How to Analyze Past Performance Fractions
A horse that can break quickly from the gate and put distance between himself and his rivals in the early stages of the race has an inherent advantage in North American racing. With this in mind, the bettor must learn how to accurately interpret the internal clockings contained in all past performances.
Race Fractions Give the Speed of the Leading Horse
In nearly all racing forms, a series of numbers appear next to each corresponding past performance. These numbers illustrate how fast the leader of each race clocked the opening quarter mile, half mile, stretch call and finish. Since six furlongs (a furlong is equal to one eighth of a mile) is the most common of all race distances in North America, let's look at an example of how internal fractions would appear in a horse's past performances for this distance:
Interpreting race fractions in the form
9 Apr16-4OP fst 6f 21 45 58 1:11
In the example above, the fictitious horse in question exits a race run at Oaklawn Park (OP) that was run on April 9, 2016. The race was run over a fast track (fst) and carded at the six furlong distance (6f). In the running of this six furlong sprint, let's assume our horse broke from the gate and maintained the lead the entire way for a gate-to-wire victory. In this case, we know that the horse carved out fractions of 21 seconds for the opening quarter mile, 45 seconds for the half mile clocking, 58 seconds for five furlongs, and finished the six furlong event in one minute and eleven seconds. These internal race fractions provide a basic comparison for determining which horse might get the lead in a future race.

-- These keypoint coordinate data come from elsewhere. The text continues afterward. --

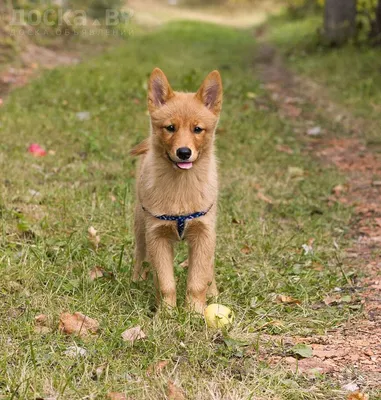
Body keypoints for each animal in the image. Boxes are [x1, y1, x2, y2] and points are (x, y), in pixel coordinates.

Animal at [131, 68, 223, 312]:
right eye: (170, 128)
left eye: (197, 129)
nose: (183, 152)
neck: (181, 188)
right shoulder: (157, 235)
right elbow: (165, 283)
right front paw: (167, 314)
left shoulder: (203, 233)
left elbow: (198, 280)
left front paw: (195, 312)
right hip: (140, 225)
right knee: (139, 254)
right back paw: (136, 280)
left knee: (209, 268)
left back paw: (213, 293)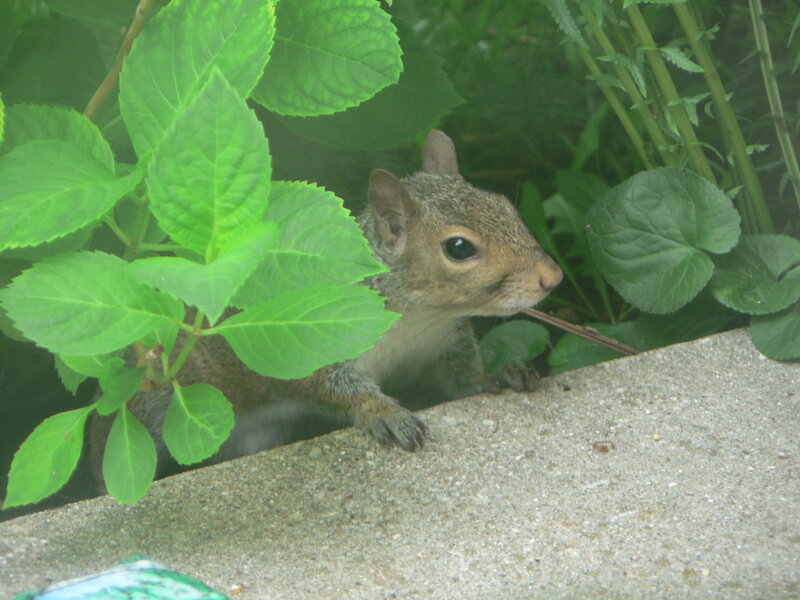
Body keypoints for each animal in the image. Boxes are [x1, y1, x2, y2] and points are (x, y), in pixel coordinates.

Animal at [88, 130, 562, 484]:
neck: (419, 317)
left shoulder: (444, 344)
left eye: (504, 204)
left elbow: (464, 381)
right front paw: (384, 412)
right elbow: (331, 388)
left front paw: (500, 376)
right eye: (459, 248)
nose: (552, 276)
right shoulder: (311, 348)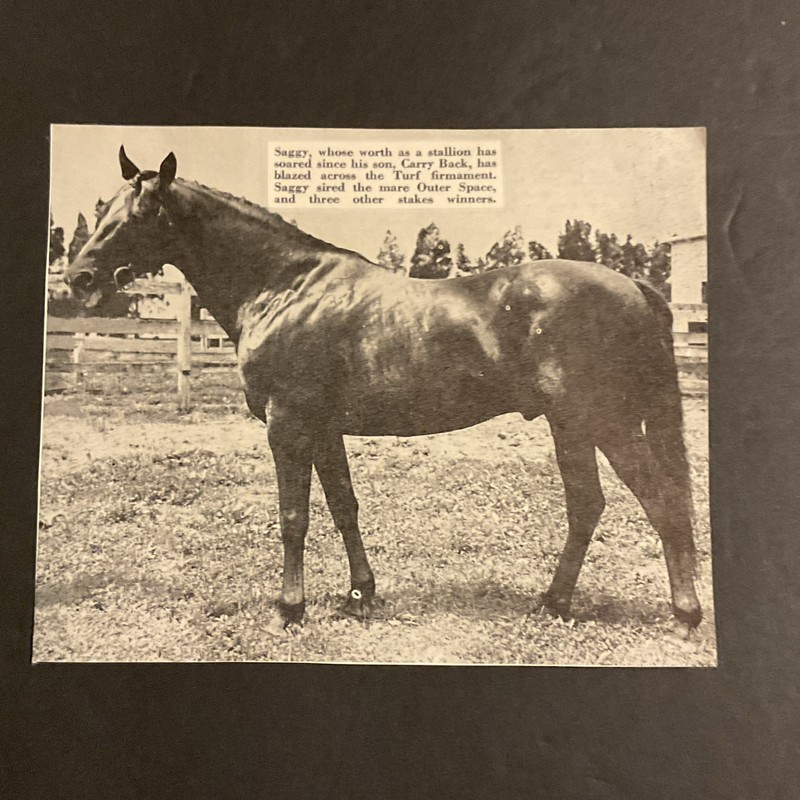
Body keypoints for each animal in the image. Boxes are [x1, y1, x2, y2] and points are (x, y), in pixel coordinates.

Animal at [63, 147, 702, 632]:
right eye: (107, 209)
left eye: (140, 213)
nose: (79, 277)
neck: (284, 287)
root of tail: (634, 287)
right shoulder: (323, 428)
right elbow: (344, 507)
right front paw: (360, 596)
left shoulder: (288, 425)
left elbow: (293, 516)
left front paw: (289, 610)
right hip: (571, 426)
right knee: (587, 505)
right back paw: (553, 604)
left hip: (605, 423)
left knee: (660, 501)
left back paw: (684, 615)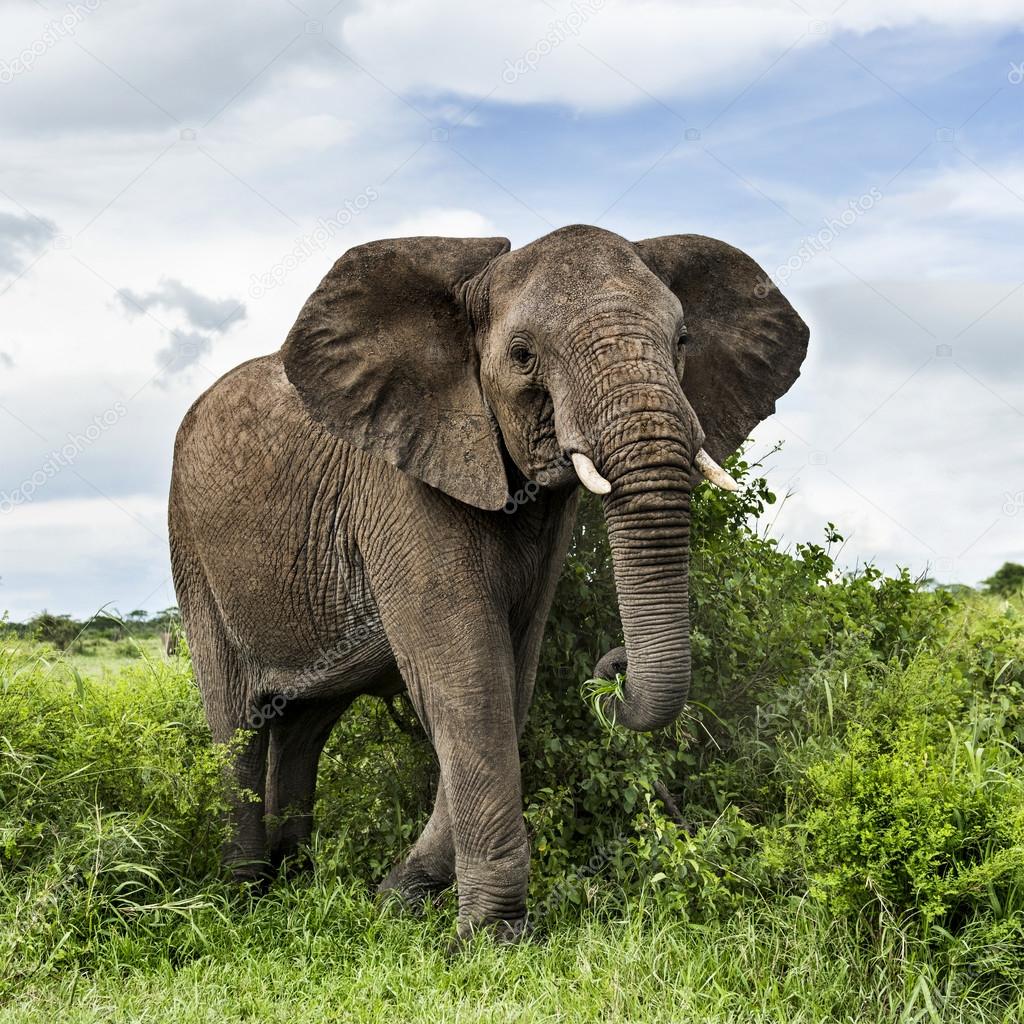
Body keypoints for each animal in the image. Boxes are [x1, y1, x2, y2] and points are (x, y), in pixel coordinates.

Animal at [167, 224, 806, 942]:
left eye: (683, 340)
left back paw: (295, 882)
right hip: (192, 552)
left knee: (305, 723)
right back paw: (244, 896)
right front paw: (490, 940)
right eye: (524, 356)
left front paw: (398, 899)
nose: (612, 669)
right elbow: (470, 681)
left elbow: (512, 680)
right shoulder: (402, 480)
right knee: (237, 721)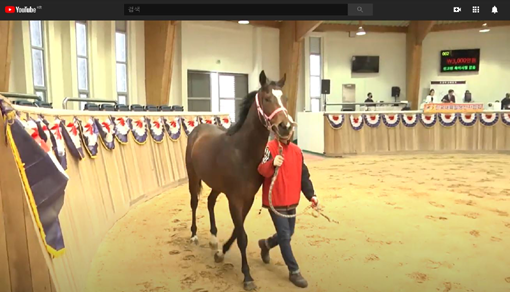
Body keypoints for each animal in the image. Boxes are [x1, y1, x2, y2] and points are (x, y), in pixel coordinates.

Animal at [185, 70, 292, 290]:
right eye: (267, 98)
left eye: (284, 98)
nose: (285, 126)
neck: (242, 152)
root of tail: (197, 129)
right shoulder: (234, 199)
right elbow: (242, 236)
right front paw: (247, 276)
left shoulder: (247, 199)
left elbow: (237, 230)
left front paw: (220, 253)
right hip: (193, 176)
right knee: (194, 202)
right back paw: (194, 236)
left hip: (216, 185)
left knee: (210, 202)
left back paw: (214, 240)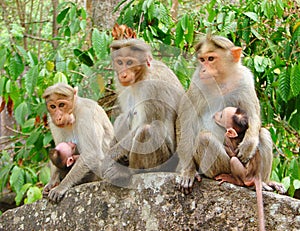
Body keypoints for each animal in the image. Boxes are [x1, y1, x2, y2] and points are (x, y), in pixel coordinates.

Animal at [106, 38, 184, 174]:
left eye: (130, 62)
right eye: (120, 62)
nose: (123, 74)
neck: (141, 75)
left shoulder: (151, 86)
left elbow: (144, 123)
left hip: (164, 159)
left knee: (145, 130)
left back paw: (133, 170)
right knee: (123, 117)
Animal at [176, 33, 284, 195]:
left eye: (211, 59)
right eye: (202, 59)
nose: (202, 70)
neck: (222, 80)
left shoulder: (245, 79)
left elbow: (253, 115)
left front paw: (248, 144)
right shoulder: (196, 84)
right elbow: (185, 122)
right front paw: (188, 171)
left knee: (263, 133)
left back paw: (263, 182)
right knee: (204, 138)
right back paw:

Comparing fractional times
Now let's assume the horse referenced in the example above is coming back at the same distance of six furlongs in his next start. Among the challengers he will face is a horse exiting a similar gate-to-wire victory, but with the fractions below appearing in his past performances:
16 Apr16-6OP fst 6f 21 44 57 1:10
A quick glance shows that the second horse carved out swifter fractions and would be likely to outbreak the horse from the first example. An accepted rule of thumb in horse racing is that the distance of one length is roughly equal to one fifth of a second. Thus, a full second would be five lengths. Rarely are these issues so clear-cut, but this example provides a basis for the beginning horse player trying to make sense of fractional times.